■ **TRAVAIL DEMANDÉ**
Mettez à jour le bloc de texte : recopiez tout depuis « Il occupe différentes » jusqu'à « ans plus tard. », en remplaçant « restauration » par « remise en état ».

En ce temps-là, lorsque Jésus eut achevé de faire entendre au peuple toutes ses paroles, il entra dans Capharnaüm. Il y avait un centurion dont un esclave était malade et sur le point de mourir ; or le centurion tenait beaucoup à lui. Ayant entendu parler de Jésus, il lui envoya des notables juifs pour lui demander de venir sauver son esclave. Arrivés près de Jésus, ceux-ci le suppliaient instamment : « Il mérite que tu lui accordes cela. Il aime notre nation : c’est lui qui nous a construit la synagogue. » Jésus était en route avec eux, et déjà il n’était plus loin de la maison, quand le centurion envoya des amis lui dire : « Seigneur, ne prends pas cette peine, car je ne suis pas digne que tu entres sous mon toit. C’est pourquoi je ne me suis pas autorisé, moi-même, à venir te trouver. Mais dis une parole, et que mon serviteur soit guéri ! Moi, je suis quelqu’un de subordonné à une autorité, mais j’ai des soldats sous mes ordres ; à l’un, je dis : “Va”, et il va ; à un autre : “Viens”, et il vient ; et à mon esclave : “Fais ceci”, et il le fait. » Entendant cela, Jésus fut en admiration devant lui. Il se retourna et dit à la foule qui le suivait : « Je vous le déclare, même en Israël, je n’ai pas trouvé une telle foi ! » Revenus à la maison, les envoyés trouvèrent l’esclave en bonne santé.
L’artiste
Issue d’une grande famille d’artistes, dont il sera le plus brillant représentant, Jean Jouvenet s’initie à la peinture à Rouen dans l’atelier de son père Laurent Jouvenet le Jeune. Il entre à partir de 1661 à l’Ecole de l’Académie royale, et poursuit sa formation dans le cercle de Charles Le Brun. Sept ans plus tard il collabore à des chantiers importants, au château de Saint-Germain, à la galerie des Tuileries, puis à Versailles. En 1673, il peint pour la corporation des orfèvres le Mai de Notre-Dame, Jésus et le paralytique (détruit), tableau remarqué et qui assure sa réputation. Reçu à l’Académie royale en 1675 sur présentation d’Esther et Assuérus (musée de Bourg-en-Bresse), Jouvenet après avoir peint des scènes mythologiques et décoratives, pour Versailles mais aussi pour des hôtels particuliers à Paris, notamment pour des plafonds, se consacre essentiellement à la peinture religieuse à partir des années 1685 et devient véritablement le principal représentant dans ce genre en France. Il exécute des œuvres au format imposant pour les églises parisiennes, mais aussi pour les congrégations religieuses et les églises de province. Ses puissantes et démonstratives compositions seront largement diffusées par l’estampe qui atteste du grand succès de son œuvre auprès de ses contemporains.
Il occupe différentes responsabilités au sein de l’Académie et sera nommé directeur de l’institution royale en 1705 puis recteur en 1707.
L’œuvre
Texte extrait du Catalogue raisonné des peintures françaises du XVIIIe s. du Musée des Beaux-Arts de Tours - Château d'Azay-le-Ferron, par Sophie Join-Lambert
L’Envoi par le Museum Central de ce tableau avait été accepté dès 1803, mais son état nécessitait une restauration importante qui va retarder son départ pour le musée de Tours. L’œuvre entre enfin dans les collections du musée trois ans plus tard.

■ **EXTRAIT SOURCE**
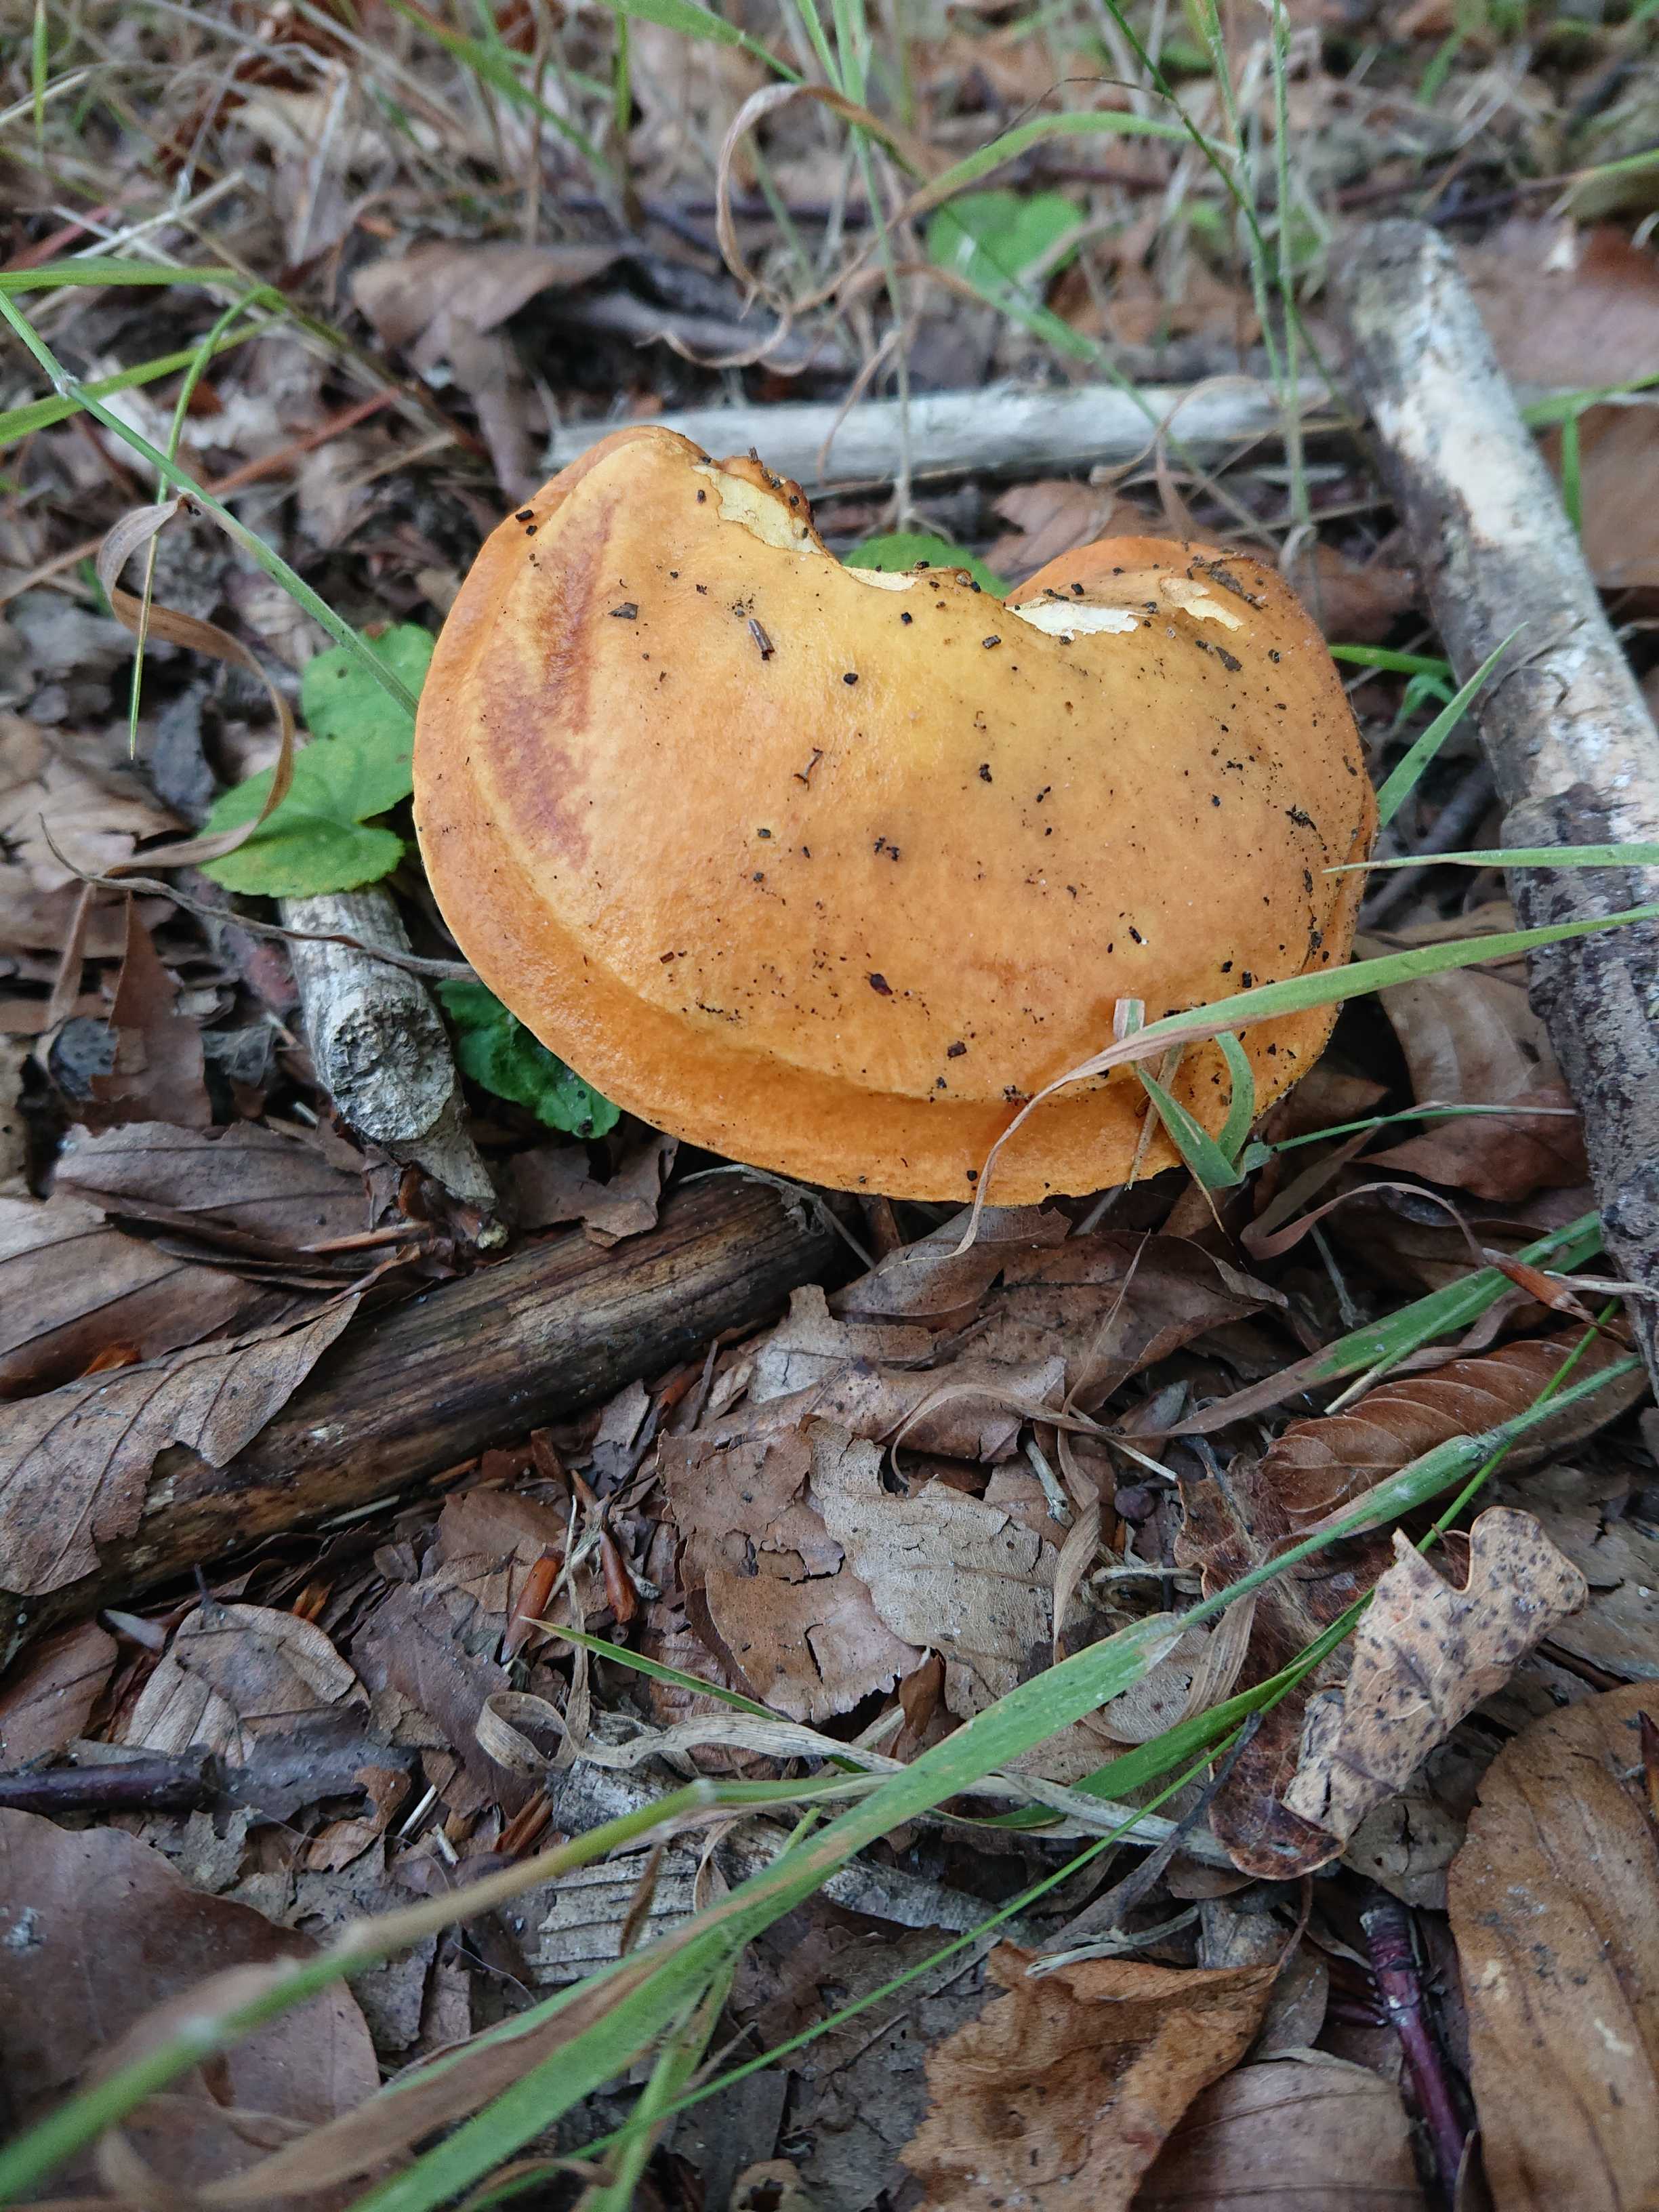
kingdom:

■ **CORRIGÉ**
Il occupe différentes responsabilités au sein de l’Académie et sera nommé directeur de l’institution royale en 1705 puis recteur en 1707.
L’œuvre
Texte extrait du Catalogue raisonné des peintures françaises du XVIIIe s. du Musée des Beaux-Arts de Tours - Château d'Azay-le-Ferron, par Sophie Join-Lambert
L’Envoi par le Museum Central de ce tableau avait été accepté dès 1803, mais son état nécessitait une remise en état importante qui va retarder son départ pour le musée de Tours. L’œuvre entre enfin dans les collections du musée trois ans plus tard.